É péssimo viver num país conhecido pelo seu ódio contra grupos historicamente oprimidos. É inclusive economicamente muito ruim: turistas estrangeiros já avisaram que não vão visitar o Brasil agora que um fascista está no poder. 
E vou revelar o que ouvi em Brasília há duas semanas: representantes de embaixadas afirmando que, se as violações aos direitos humanos piorarem, o Brasil sofrerá sanções. A preocupação número um de várias embaixadas é com os direitos humanos (aquilo que Bolso chama de "esterco da vagabundagem").
Reproduzo aqui o texto que Jorge Lourenço publicou no seu Facebook. 
Hoje, a minha esposa Deborah foi agredida no centro do Rio de Janeiro. Em tratamento de um câncer de mama, ela voltava da radioterapia quando, por conta da queda de cabelo da quimioterapia, foi confundida por um imbecil com um transsexual. Foi empurrada, ameaçada e xingada de "viado de merda" por essa pessoa depois de sair do carro. A situação só não foi pior porque o guardador de carros impediu. Mas sim, está tudo bem com ela, apesar do susto. 

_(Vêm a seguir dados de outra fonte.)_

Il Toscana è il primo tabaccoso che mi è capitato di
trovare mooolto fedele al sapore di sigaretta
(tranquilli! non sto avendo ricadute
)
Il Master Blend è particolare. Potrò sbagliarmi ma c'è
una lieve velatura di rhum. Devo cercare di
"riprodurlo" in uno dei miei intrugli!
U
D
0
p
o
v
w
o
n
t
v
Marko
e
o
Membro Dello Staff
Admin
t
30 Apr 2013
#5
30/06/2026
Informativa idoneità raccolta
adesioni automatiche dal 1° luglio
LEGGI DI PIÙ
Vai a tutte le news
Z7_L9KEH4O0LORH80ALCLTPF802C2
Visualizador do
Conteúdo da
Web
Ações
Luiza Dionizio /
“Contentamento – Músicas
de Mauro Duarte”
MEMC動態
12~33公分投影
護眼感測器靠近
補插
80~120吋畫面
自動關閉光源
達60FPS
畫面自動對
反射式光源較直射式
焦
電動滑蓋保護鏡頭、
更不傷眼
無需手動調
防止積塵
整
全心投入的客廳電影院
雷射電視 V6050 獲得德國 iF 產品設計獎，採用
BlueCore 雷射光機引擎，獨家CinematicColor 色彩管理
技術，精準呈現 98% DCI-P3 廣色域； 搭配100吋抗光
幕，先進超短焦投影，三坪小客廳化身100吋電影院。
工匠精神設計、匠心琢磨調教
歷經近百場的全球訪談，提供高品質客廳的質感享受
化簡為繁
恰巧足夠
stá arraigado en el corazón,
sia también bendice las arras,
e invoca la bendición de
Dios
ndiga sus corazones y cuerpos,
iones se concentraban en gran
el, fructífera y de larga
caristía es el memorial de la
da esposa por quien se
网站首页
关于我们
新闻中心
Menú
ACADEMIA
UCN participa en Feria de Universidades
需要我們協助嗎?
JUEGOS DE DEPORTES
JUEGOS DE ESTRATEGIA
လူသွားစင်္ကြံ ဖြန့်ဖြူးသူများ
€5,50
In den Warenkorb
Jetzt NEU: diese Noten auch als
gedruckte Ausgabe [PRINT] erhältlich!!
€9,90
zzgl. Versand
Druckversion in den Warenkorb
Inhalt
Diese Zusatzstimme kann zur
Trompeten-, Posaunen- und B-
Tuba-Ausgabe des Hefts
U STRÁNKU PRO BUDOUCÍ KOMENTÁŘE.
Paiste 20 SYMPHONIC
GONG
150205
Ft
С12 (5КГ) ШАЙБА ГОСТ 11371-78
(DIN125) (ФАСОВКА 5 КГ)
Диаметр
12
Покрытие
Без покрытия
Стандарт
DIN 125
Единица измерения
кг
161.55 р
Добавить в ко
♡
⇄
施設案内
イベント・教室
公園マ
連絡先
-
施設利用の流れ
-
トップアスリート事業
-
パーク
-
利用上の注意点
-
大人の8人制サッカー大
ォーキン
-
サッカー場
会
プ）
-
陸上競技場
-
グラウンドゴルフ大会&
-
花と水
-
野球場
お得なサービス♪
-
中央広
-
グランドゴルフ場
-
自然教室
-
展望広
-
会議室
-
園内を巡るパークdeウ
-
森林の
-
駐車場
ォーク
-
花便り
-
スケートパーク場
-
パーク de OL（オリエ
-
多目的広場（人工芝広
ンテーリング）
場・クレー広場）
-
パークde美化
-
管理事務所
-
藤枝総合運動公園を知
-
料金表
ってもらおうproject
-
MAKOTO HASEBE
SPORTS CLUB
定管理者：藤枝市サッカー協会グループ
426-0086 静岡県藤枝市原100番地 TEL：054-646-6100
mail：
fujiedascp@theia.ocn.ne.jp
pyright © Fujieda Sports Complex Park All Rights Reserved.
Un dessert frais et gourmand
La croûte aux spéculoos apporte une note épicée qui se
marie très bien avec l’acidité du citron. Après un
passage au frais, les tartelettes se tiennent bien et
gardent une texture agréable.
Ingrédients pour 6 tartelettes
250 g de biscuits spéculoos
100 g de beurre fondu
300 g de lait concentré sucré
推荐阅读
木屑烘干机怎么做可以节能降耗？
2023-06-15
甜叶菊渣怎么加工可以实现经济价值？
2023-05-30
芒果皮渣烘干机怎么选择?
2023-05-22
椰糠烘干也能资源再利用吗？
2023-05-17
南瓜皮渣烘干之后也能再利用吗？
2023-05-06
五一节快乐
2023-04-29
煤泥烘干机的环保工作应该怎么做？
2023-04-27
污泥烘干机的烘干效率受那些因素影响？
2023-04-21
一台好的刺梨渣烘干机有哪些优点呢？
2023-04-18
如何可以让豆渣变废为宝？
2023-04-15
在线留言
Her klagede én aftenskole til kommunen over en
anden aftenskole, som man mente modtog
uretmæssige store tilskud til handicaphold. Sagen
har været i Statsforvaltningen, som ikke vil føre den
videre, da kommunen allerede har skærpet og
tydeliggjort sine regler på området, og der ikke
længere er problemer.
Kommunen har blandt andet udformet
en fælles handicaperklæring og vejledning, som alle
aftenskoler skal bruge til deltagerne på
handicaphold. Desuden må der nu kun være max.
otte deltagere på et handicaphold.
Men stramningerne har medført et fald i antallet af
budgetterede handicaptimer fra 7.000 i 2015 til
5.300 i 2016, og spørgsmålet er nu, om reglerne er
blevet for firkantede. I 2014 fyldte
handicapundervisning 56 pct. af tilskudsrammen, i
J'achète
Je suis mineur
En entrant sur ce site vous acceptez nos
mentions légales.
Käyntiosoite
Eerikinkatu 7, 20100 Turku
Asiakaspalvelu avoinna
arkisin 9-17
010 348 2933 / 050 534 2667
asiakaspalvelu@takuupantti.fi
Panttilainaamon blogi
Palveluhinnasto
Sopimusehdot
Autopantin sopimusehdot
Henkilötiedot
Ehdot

Infelizmente, vivo no meio de gente imbecil que relativiza machismo, homofobia e transfobia. Que ainda fala de "mimimi", que ainda fala que o Brasil é sim um país tolerante. Homens inseguros ou fundamentalistas religiosos que normalizam o discurso de ódio, o tipo de coisa que permite imbecilidades como essa continuarem se repetindo por aí. De novo e de novo. 
Não se engane você não, que é cis-hétero normativo e imagina que a onda de ódio que certos políticos e pastores pregam nunca vai chegar até você, seus parentes ou seus amigos. 
Hoje, eu só agradeço por não estar do lado de Deborah quando isso aconteceu. Porque aí a intolerância ia ser da minha parte.

UPDATE: Ontem, mais tarde, depois que o relato de Jorge viralizou, Deborah, que é uma educadora de 31 anos, deu uma entrevista ao G1. Ela contou que, por causa da quimioterapia, seu cabelo caiu. E que, nos lugares públicos, as pessoas a olhavam com pena, com compaixão. Mas, quando o cabelo começou a crescer, o olhar das pessoas mudou: 
"Ao andar pelas ruas de mãos dadas com meu marido, passei a notar que muita gente começou a nos olhar de forma estranha, agressiva, atravessada. Entendi que essas pessoas começaram a achar que eu era um homem e estava de mãos dadas com outro homem -– ou seja, que éramos um casal homossexual. Quase que imediatamente, todos aquelas expressões de piedade que eu recebia foram substituídas por reprovação e raiva. Hoje foi o momento em que a homofobia e a violência daqueles olhares se transformaram em insultos e agressões -– porque aquele guardador se viu autorizado a me agredir apenas porque achou que eu era um homossexual. É triste e difícil de acreditar".